Well, there are several ways of fixing this (assuming the site is up and running -- the above example isn't), one of which is to take that source URL and run it through a URL-shortening service such as Bit.ly, TinyURL, or rnnr in order to reboot Facebook's site- and page-inspection. Or, you can harness the fearsome power of Facebook's very own Facebook Object Debugger, part of the Facebook Developers toolkit.

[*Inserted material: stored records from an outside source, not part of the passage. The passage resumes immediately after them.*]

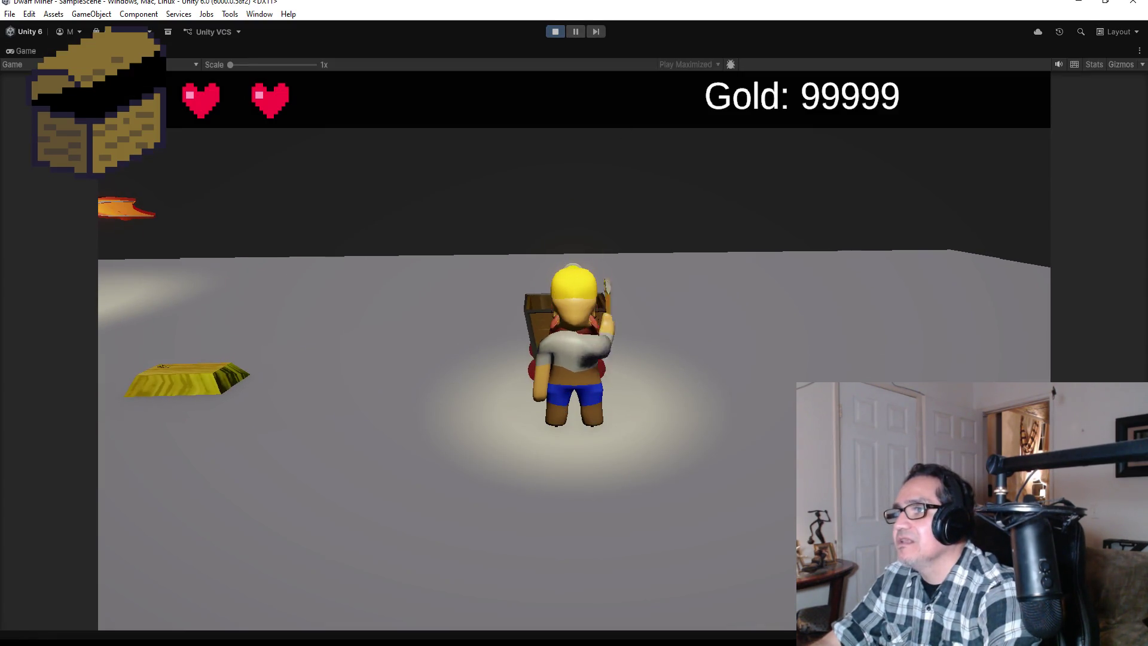
key("w")
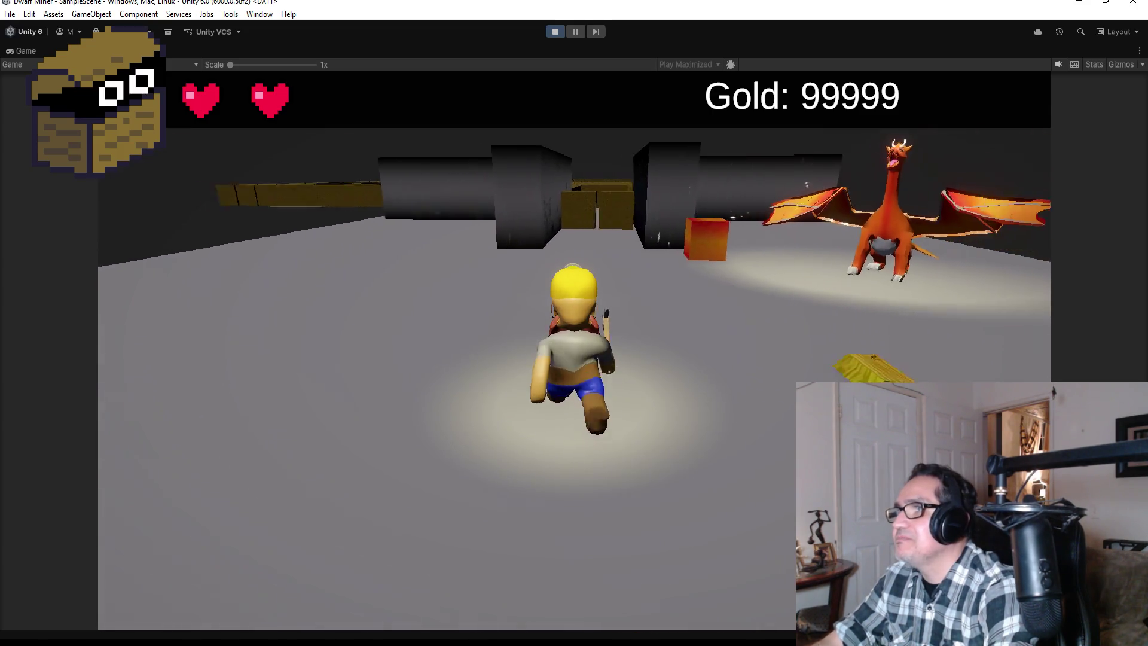
key("w")
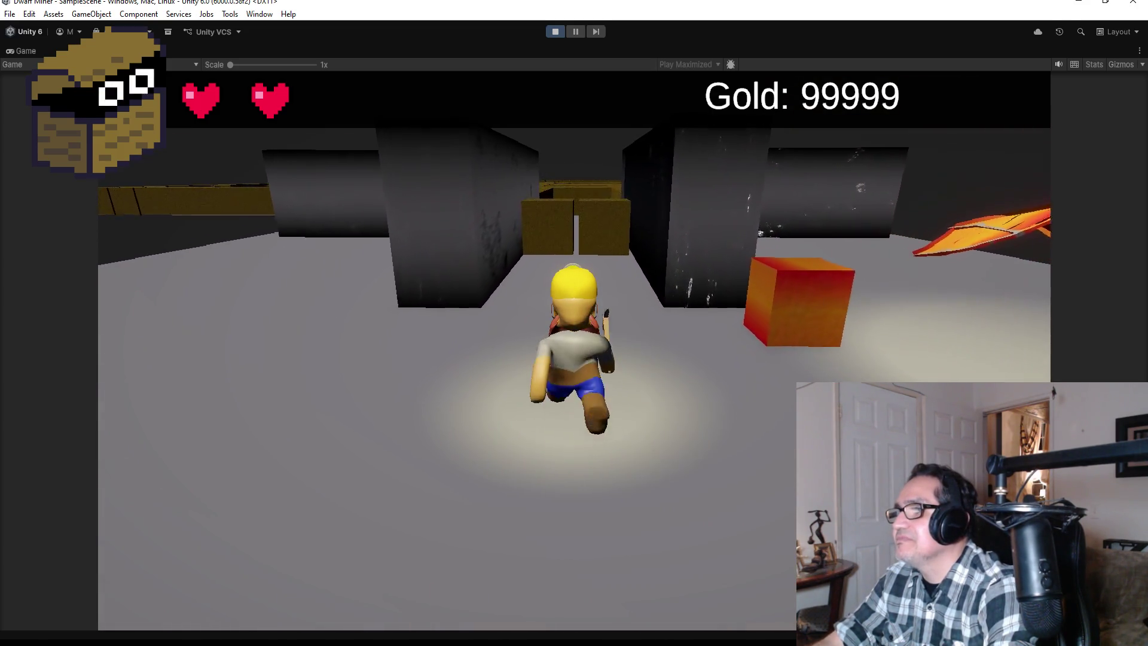
key("w")
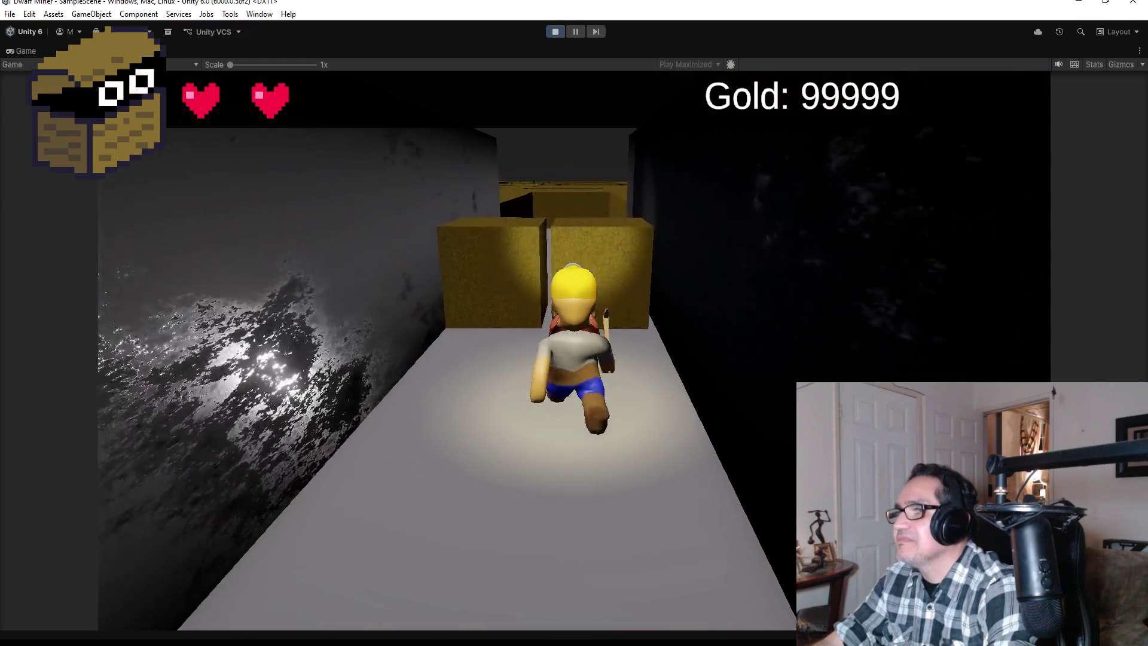
key("w")
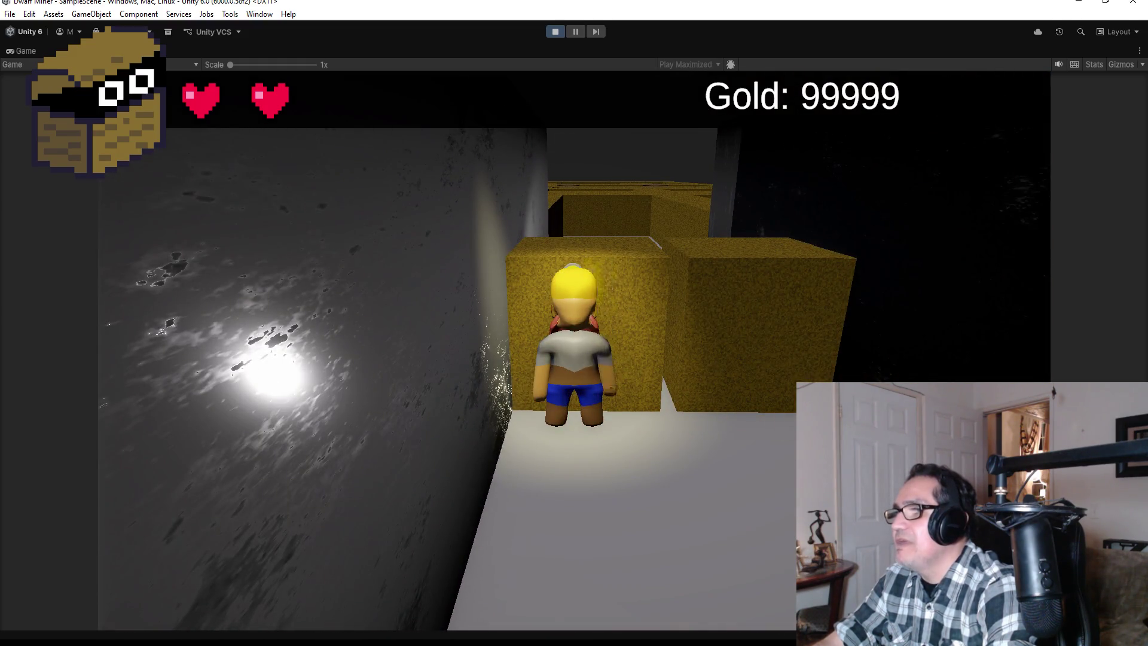
key("w")
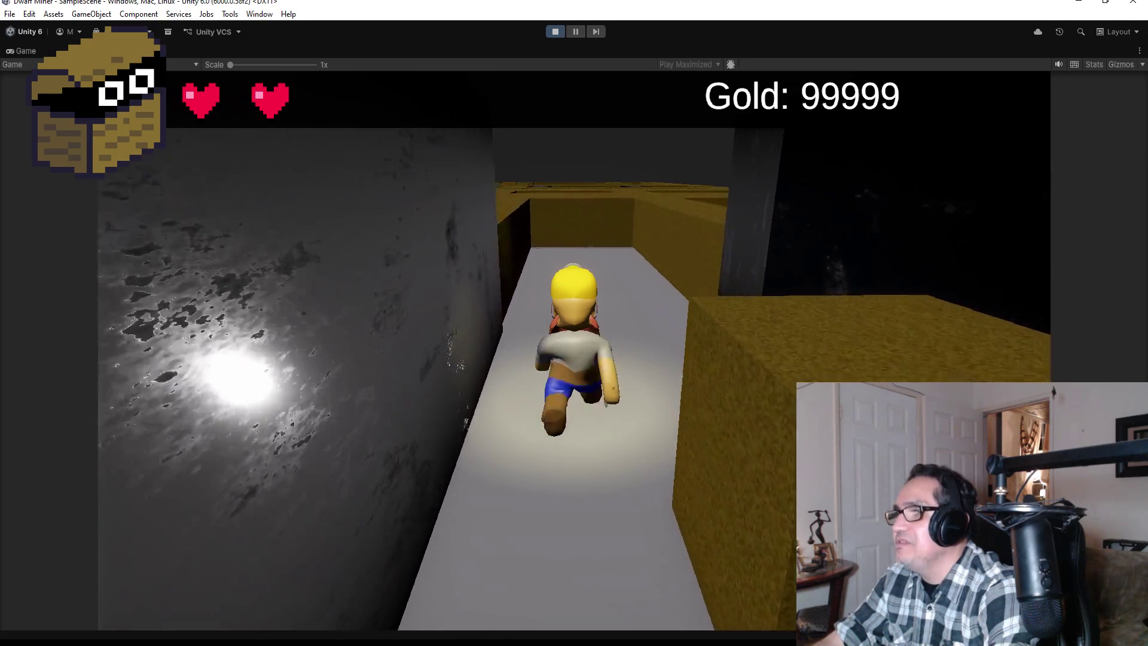
key("w")
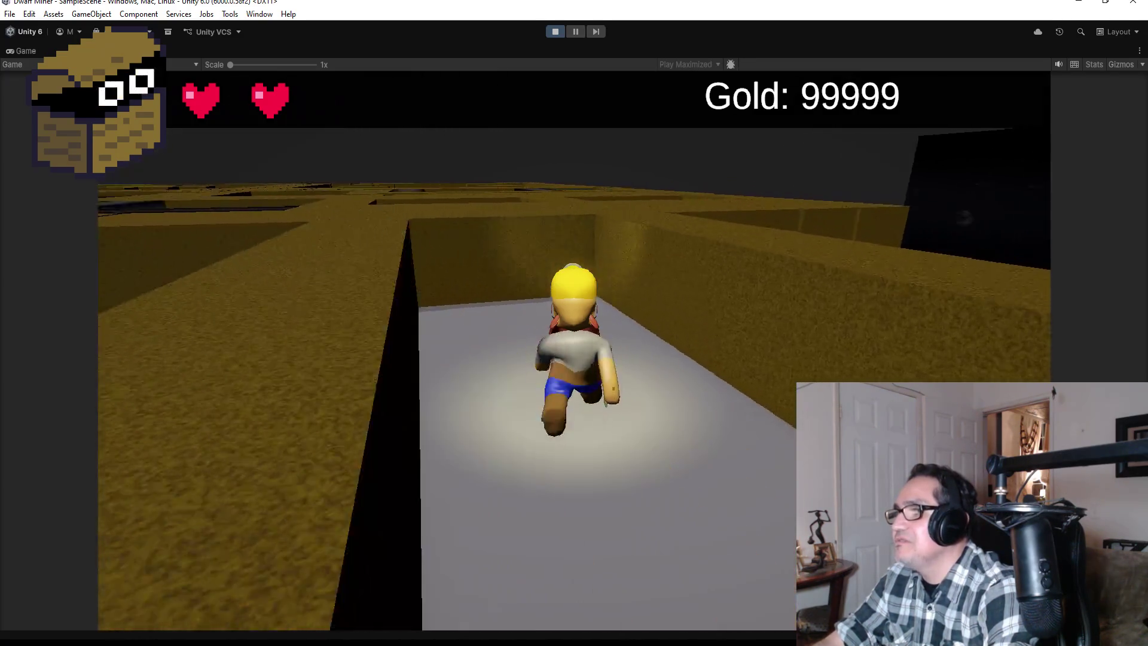
key("w")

It's truly a panacea -- and for several reasons: First, it reboots the cached metadata, thumbnails, page title, and description -- which is really what you want. And if that's really what you want then you're done -- you can stop reading now bookmark first and go try it out now -- go thee to fix you your blog post preview (and, you're welcome).

First, there's proof that metadata isn't just interesting to the NSA, and metadata and meta tags are still important to the proper description of not only sites but all your discrete pages as well (from my site, chrisabraham.com)

Then, you can see what Facebook has been able to extract from your page or your site -- this helps you sort out whether your blog or site is properly tagged, named, and structured in such a way that Facebook can automagically grok what you're up to -- here's another example from my site:

The rest of the info is very geeky but it can sort you out if your site is doing some strange thing such as an unexpected canonical redirect -- it allows you to know how your site is responding (with a response code of 200) and if your featured URL and the real URL match up (useful but not something most people need to know, unless Facebook throws you an error)

And, finally, the Facebook Graph rabbit-hole -- go ahead and click through one or both of the URLs and you'll see that the Internet is just HTML, code, scripts, CSS, and metadata -- and aren't you lucky that Firefox, IE, Chrome, and Safari do such a nice job of making all that rude text pretty?